▶ **EXTRAIT DU TEXTE**
Tribune libre

Révolution en Islande et dislocation du pouvoir gouvernemental,
insurrections révolutionnaires en Tunisie, puis en Egypte,
tandis que des foyers d’agitation insurrectionnelle éclatent en Algérie,
Troubles au Yemen, en Jordanie, en Lybie,

En Europe, journées insurrectionnelles répétées en Grèce, plus de
gouvernement national en Belgique,
tandis que les mouvements sociaux classiques de contestation pacifiée
et institutionnalisée se transforment en mouvements incontrôlables
contre l’Etat lui-même comme ce fut le cas en Espagne lors de la grève
générale de septembre, comme ce fut le cas lors des journées
d’affrontements entre “étudiants” et flics à Londres, Rome et Athènes
trois jours consécutifs, comme c’est le cas à présent en Albanie, comme
ça commence à venir très timidement en France.

Chaque situation locale est particulière, avec ses données
particulières de guerre sociale, mais chacune renvoie à l’autre et
va dans le même sens : des insurrections toujours plus rapides,
toujours plus radicales, toujours plus fortes, contre des formations de
nouveaux pouvoirs centralisés toujours plus lents, toujours plus
instables, toujours moins consolidés.

En ce moment même, le peuple tient la rue en Egypte tandis que Moubarak
n’ose pas partir réellement par la pression des américains qui
anticipent les conséquences d’une “démission”, même si ça ne reste qu’une démission, sur la ferveur du peuple
algérien qui, après-demain, est censé faire une Grande Marche contre le
régime à Alger, quadrillé d’ailleurs depuis ce soir par 30.000 flics,
avec tous les trains à l’arrêt jusqu’à nouvel ordre par les flics, des
barrages sur toutes les routes, et le déploiement d’hélicoptères.

▶ **CONSIGNE A**
Résumez plus brièvement le paragraphe de la tribune ci-dessus qui commence par « Chaque situation locale est particulière », en gardant ses idées principales.

(Entrées du jeu de données)

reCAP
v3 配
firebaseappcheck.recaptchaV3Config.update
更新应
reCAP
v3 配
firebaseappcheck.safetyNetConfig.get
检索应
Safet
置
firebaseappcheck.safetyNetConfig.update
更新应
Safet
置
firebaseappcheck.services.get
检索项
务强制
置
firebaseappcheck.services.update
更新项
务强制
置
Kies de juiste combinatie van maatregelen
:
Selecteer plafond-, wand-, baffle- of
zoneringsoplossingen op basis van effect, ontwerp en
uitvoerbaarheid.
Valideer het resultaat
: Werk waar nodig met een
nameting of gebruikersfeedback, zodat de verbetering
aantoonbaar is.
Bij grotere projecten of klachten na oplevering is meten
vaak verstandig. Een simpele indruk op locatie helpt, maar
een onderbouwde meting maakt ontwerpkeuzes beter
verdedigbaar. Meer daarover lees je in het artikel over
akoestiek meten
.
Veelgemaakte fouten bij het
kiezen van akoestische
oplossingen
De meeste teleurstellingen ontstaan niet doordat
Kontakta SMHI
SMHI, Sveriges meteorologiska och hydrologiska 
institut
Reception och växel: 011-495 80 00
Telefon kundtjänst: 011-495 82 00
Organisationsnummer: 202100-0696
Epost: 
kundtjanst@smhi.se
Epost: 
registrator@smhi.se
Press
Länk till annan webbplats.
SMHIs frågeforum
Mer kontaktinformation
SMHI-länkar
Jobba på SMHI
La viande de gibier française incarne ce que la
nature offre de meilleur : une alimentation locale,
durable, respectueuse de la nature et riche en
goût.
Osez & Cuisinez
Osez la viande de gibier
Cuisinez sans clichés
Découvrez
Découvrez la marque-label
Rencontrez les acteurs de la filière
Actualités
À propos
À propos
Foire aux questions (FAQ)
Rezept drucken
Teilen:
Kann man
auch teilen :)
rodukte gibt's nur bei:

▶ **CONSIGNE B**
Recopiez mot pour mot, s'il vous plaît, toutes les lignes des entrées du jeu de données ci-dessus.

▶ **VOTRE RÉPONSE A**
Chaque situation locale a ses propres données de guerre sociale, mais toutes se répondent et vont dans le même sens : des insurrections de plus en plus rapides, radicales et fortes face à de nouveaux pouvoirs centralisés de plus en plus lents, instables et peu consolidés.

▶ **VOTRE RÉPONSE B**
reCAP
v3 配
firebaseappcheck.recaptchaV3Config.update
更新应
reCAP
v3 配
firebaseappcheck.safetyNetConfig.get
检索应
Safet
置
firebaseappcheck.safetyNetConfig.update
更新应
Safet
置
firebaseappcheck.services.get
检索项
务强制
置
firebaseappcheck.services.update
更新项
务强制
置
Kies de juiste combinatie van maatregelen
:
Selecteer plafond-, wand-, baffle- of
zoneringsoplossingen op basis van effect, ontwerp en
uitvoerbaarheid.
Valideer het resultaat
: Werk waar nodig met een
nameting of gebruikersfeedback, zodat de verbetering
aantoonbaar is.
Bij grotere projecten of klachten na oplevering is meten
vaak verstandig. Een simpele indruk op locatie helpt, maar
een onderbouwde meting maakt ontwerpkeuzes beter
verdedigbaar. Meer daarover lees je in het artikel over
akoestiek meten
.
Veelgemaakte fouten bij het
kiezen van akoestische
oplossingen
De meeste teleurstellingen ontstaan niet doordat
Kontakta SMHI
SMHI, Sveriges meteorologiska och hydrologiska 
institut
Reception och växel: 011-495 80 00
Telefon kundtjänst: 011-495 82 00
Organisationsnummer: 202100-0696
Epost: 
kundtjanst@smhi.se
Epost: 
registrator@smhi.se
Press
Länk till annan webbplats.
SMHIs frågeforum
Mer kontaktinformation
SMHI-länkar
Jobba på SMHI
La viande de gibier française incarne ce que la
nature offre de meilleur : une alimentation locale,
durable, respectueuse de la nature et riche en
goût.
Osez & Cuisinez
Osez la viande de gibier
Cuisinez sans clichés
Découvrez
Découvrez la marque-label
Rencontrez les acteurs de la filière
Actualités
À propos
À propos
Foire aux questions (FAQ)
Rezept drucken
Teilen:
Kann man
auch teilen :)
rodukte gibt's nur bei:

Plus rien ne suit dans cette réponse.